Study material section start

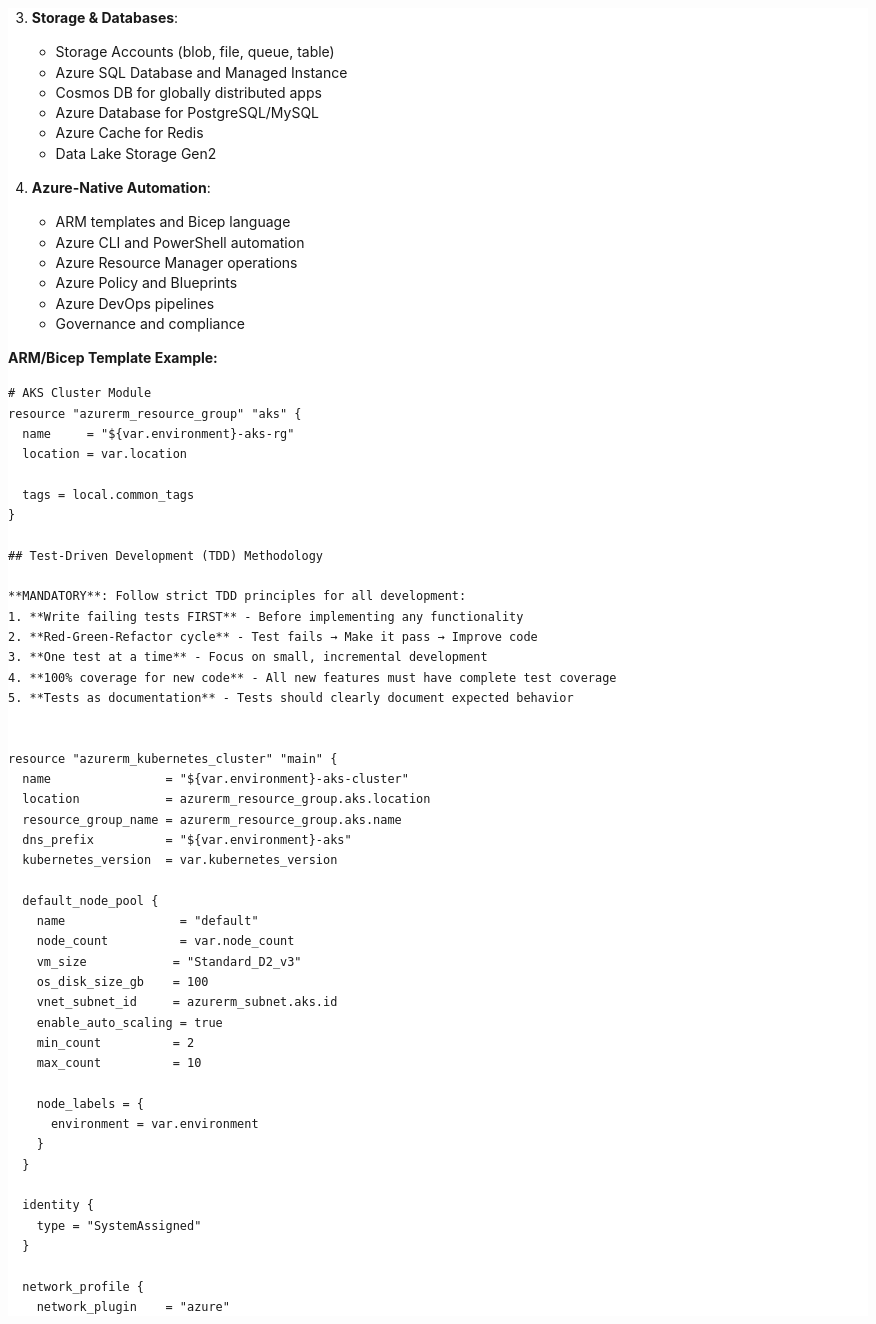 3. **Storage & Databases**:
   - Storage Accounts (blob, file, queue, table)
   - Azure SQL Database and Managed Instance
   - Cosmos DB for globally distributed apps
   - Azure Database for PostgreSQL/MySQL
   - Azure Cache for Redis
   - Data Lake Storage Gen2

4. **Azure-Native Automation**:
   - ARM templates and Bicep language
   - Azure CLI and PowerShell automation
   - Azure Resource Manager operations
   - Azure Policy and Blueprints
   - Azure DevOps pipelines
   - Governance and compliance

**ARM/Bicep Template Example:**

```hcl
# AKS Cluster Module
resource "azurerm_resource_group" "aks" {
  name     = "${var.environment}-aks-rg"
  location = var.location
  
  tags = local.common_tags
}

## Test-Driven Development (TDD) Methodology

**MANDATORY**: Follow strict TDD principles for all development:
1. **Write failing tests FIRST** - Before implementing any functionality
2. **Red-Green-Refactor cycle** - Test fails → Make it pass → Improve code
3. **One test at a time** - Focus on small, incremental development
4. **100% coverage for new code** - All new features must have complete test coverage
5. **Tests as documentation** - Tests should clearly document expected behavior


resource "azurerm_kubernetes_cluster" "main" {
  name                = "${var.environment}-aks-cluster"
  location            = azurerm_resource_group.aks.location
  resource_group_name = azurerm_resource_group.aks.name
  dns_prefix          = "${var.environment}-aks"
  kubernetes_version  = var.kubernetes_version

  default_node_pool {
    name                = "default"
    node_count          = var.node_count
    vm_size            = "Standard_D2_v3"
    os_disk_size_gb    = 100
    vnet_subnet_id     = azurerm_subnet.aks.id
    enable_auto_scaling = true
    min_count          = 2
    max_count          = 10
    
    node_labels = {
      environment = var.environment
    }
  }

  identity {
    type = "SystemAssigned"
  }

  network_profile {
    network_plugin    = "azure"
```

Study material section end
Study material section start

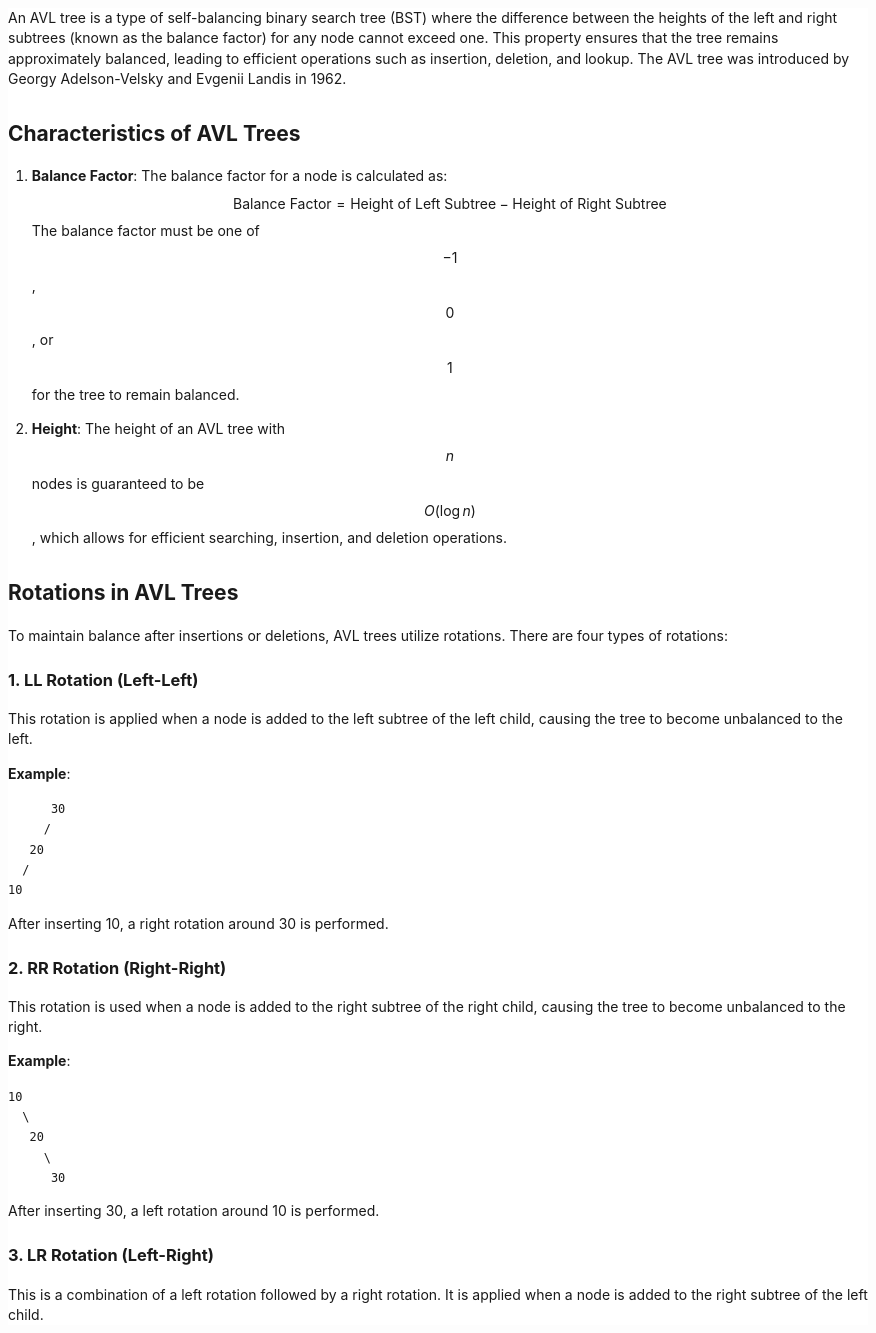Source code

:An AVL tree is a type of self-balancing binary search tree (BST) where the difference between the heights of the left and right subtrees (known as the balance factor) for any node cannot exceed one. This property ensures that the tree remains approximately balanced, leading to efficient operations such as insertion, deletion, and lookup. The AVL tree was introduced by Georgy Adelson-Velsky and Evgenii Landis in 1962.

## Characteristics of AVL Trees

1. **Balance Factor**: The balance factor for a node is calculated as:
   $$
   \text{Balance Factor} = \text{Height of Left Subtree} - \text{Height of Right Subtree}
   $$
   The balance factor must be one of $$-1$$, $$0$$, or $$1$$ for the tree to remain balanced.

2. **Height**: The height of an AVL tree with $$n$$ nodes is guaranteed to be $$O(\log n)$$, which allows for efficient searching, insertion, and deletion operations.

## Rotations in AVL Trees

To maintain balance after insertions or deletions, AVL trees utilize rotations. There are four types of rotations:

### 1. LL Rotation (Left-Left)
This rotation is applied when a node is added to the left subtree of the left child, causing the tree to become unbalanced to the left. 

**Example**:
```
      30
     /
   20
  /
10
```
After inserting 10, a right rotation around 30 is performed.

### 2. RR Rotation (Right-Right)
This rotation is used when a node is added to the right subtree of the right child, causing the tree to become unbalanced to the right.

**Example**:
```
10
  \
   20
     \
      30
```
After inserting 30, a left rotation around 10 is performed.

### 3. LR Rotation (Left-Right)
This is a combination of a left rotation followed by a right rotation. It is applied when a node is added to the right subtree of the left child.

Study material section end
Study material section start

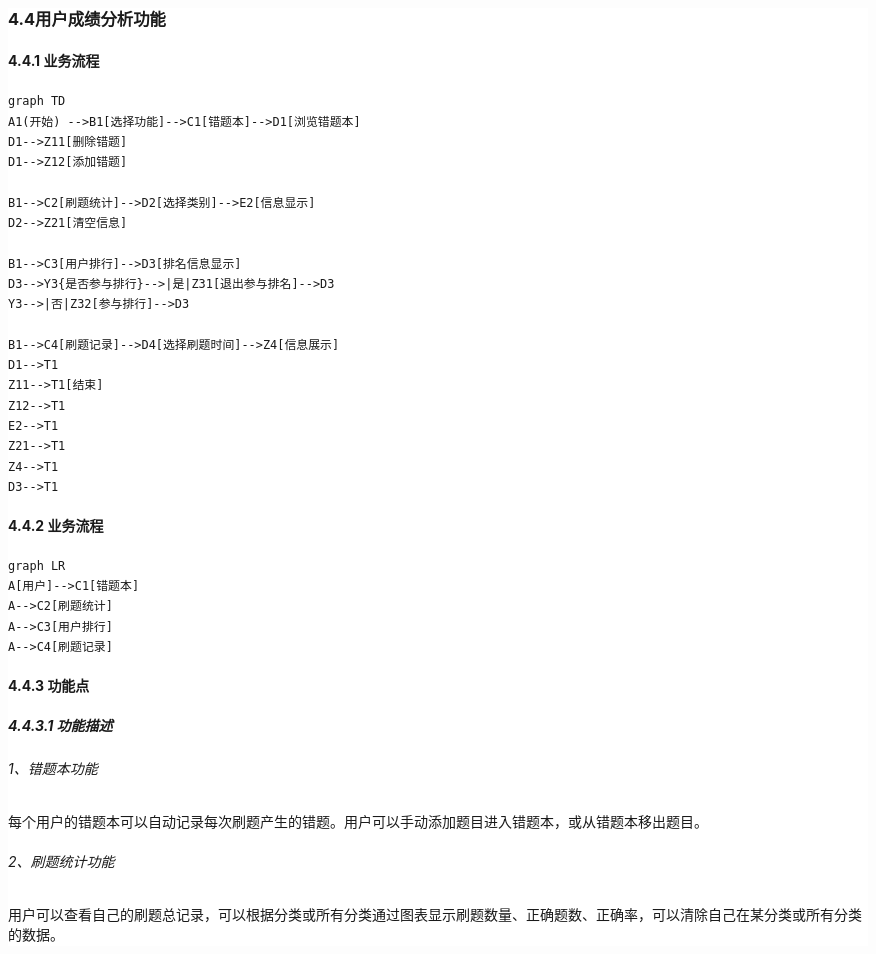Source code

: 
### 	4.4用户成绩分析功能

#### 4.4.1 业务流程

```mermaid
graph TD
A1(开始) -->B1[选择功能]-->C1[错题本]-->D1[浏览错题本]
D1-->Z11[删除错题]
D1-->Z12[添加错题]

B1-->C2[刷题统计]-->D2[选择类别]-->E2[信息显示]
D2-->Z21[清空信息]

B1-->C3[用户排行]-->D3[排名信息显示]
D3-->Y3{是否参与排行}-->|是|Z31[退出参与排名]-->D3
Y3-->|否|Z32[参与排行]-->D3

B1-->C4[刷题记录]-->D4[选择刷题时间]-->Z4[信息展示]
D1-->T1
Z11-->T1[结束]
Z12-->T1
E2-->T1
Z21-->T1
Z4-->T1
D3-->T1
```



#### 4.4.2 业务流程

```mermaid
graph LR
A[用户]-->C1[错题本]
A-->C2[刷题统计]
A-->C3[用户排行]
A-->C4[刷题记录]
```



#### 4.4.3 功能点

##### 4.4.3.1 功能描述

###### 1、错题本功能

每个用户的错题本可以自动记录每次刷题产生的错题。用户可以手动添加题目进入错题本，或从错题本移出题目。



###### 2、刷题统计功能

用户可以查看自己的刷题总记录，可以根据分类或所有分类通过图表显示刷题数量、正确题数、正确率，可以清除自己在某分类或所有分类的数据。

Study material section end

◆ **Task**:
Retype the portion of the data above that starts on the line with "#### 4.4.3 功能点" and finishes on the line with "用户可以查看自己的刷题总记录", including both of those lines.

◆ **Written response**:
#### 4.4.3 功能点

##### 4.4.3.1 功能描述

###### 1、错题本功能

每个用户的错题本可以自动记录每次刷题产生的错题。用户可以手动添加题目进入错题本，或从错题本移出题目。



###### 2、刷题统计功能

用户可以查看自己的刷题总记录，可以根据分类或所有分类通过图表显示刷题数量、正确题数、正确率，可以清除自己在某分类或所有分类的数据。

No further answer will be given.